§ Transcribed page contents
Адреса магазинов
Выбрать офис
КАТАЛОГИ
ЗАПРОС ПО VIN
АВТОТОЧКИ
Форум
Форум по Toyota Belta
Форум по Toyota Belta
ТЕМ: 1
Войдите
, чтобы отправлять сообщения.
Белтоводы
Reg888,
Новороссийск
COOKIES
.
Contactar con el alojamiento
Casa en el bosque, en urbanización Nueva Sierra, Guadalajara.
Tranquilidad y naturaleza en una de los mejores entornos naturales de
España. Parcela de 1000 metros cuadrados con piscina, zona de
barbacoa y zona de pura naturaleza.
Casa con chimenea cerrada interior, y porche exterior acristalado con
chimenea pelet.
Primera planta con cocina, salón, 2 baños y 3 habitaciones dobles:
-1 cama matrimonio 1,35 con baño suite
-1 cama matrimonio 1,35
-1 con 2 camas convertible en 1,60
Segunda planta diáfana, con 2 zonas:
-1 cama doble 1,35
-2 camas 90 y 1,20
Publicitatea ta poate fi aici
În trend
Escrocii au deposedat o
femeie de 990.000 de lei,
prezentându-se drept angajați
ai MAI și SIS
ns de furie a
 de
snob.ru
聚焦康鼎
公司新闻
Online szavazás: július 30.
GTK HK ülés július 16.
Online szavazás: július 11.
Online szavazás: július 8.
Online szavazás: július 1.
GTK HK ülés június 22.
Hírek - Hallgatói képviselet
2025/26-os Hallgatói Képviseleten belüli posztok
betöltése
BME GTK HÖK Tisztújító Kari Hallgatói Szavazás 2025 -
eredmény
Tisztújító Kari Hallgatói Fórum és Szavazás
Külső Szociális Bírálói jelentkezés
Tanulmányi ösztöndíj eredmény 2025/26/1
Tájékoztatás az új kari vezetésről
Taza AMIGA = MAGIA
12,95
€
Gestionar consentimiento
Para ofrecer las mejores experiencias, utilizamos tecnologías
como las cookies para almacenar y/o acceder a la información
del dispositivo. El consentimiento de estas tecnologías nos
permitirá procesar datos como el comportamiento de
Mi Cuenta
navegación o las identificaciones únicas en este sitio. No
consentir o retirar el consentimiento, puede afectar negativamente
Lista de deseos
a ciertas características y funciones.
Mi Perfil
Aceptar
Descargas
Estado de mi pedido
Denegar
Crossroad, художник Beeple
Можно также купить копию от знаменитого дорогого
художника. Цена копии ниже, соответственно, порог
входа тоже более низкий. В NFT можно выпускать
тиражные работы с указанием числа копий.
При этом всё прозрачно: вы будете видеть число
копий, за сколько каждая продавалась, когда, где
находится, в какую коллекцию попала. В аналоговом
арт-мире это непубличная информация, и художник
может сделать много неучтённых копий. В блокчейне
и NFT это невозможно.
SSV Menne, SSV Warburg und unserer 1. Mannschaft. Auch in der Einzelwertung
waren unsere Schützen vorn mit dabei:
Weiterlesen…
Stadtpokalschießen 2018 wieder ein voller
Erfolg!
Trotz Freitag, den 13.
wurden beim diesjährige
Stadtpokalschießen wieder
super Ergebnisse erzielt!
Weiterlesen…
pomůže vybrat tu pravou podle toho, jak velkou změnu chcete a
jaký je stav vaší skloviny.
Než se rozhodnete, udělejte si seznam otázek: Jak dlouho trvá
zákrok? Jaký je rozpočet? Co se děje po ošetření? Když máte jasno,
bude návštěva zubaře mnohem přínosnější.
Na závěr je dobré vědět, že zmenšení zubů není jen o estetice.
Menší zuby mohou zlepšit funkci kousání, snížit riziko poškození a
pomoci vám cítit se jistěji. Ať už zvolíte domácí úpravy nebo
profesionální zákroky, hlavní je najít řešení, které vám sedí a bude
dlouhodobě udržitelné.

§ DIRECTIVE
Repeat the records above in full, character for character.

§ ANSWER SPACE
Адреса магазинов
Выбрать офис
КАТАЛОГИ
ЗАПРОС ПО VIN
АВТОТОЧКИ
Форум
Форум по Toyota Belta
Форум по Toyota Belta
ТЕМ: 1
Войдите
, чтобы отправлять сообщения.
Белтоводы
Reg888,
Новороссийск
COOKIES
.
Contactar con el alojamiento
Casa en el bosque, en urbanización Nueva Sierra, Guadalajara.
Tranquilidad y naturaleza en una de los mejores entornos naturales de
España. Parcela de 1000 metros cuadrados con piscina, zona de
barbacoa y zona de pura naturaleza.
Casa con chimenea cerrada interior, y porche exterior acristalado con
chimenea pelet.
Primera planta con cocina, salón, 2 baños y 3 habitaciones dobles:
-1 cama matrimonio 1,35 con baño suite
-1 cama matrimonio 1,35
-1 con 2 camas convertible en 1,60
Segunda planta diáfana, con 2 zonas:
-1 cama doble 1,35
-2 camas 90 y 1,20
Publicitatea ta poate fi aici
În trend
Escrocii au deposedat o
femeie de 990.000 de lei,
prezentându-se drept angajați
ai MAI și SIS
ns de furie a
 de
snob.ru
聚焦康鼎
公司新闻
Online szavazás: július 30.
GTK HK ülés július 16.
Online szavazás: július 11.
Online szavazás: július 8.
Online szavazás: július 1.
GTK HK ülés június 22.
Hírek - Hallgatói képviselet
2025/26-os Hallgatói Képviseleten belüli posztok
betöltése
BME GTK HÖK Tisztújító Kari Hallgatói Szavazás 2025 -
eredmény
Tisztújító Kari Hallgatói Fórum és Szavazás
Külső Szociális Bírálói jelentkezés
Tanulmányi ösztöndíj eredmény 2025/26/1
Tájékoztatás az új kari vezetésről
Taza AMIGA = MAGIA
12,95
€
Gestionar consentimiento
Para ofrecer las mejores experiencias, utilizamos tecnologías
como las cookies para almacenar y/o acceder a la información
del dispositivo. El consentimiento de estas tecnologías nos
permitirá procesar datos como el comportamiento de
Mi Cuenta
navegación o las identificaciones únicas en este sitio. No
consentir o retirar el consentimiento, puede afectar negativamente
Lista de deseos
a ciertas características y funciones.
Mi Perfil
Aceptar
Descargas
Estado de mi pedido
Denegar
Crossroad, художник Beeple
Можно также купить копию от знаменитого дорогого
художника. Цена копии ниже, соответственно, порог
входа тоже более низкий. В NFT можно выпускать
тиражные работы с указанием числа копий.
При этом всё прозрачно: вы будете видеть число
копий, за сколько каждая продавалась, когда, где
находится, в какую коллекцию попала. В аналоговом
арт-мире это непубличная информация, и художник
может сделать много неучтённых копий. В блокчейне
и NFT это невозможно.
SSV Menne, SSV Warburg und unserer 1. Mannschaft. Auch in der Einzelwertung
waren unsere Schützen vorn mit dabei:
Weiterlesen…
Stadtpokalschießen 2018 wieder ein voller
Erfolg!
Trotz Freitag, den 13.
wurden beim diesjährige
Stadtpokalschießen wieder
super Ergebnisse erzielt!
Weiterlesen…
pomůže vybrat tu pravou podle toho, jak velkou změnu chcete a
jaký je stav vaší skloviny.
Než se rozhodnete, udělejte si seznam otázek: Jak dlouho trvá
zákrok? Jaký je rozpočet? Co se děje po ošetření? Když máte jasno,
bude návštěva zubaře mnohem přínosnější.
Na závěr je dobré vědět, že zmenšení zubů není jen o estetice.
Menší zuby mohou zlepšit funkci kousání, snížit riziko poškození a
pomoci vám cítit se jistěji. Ať už zvolíte domácí úpravy nebo
profesionální zákroky, hlavní je najít řešení, které vám sedí a bude
dlouhodobě udržitelné.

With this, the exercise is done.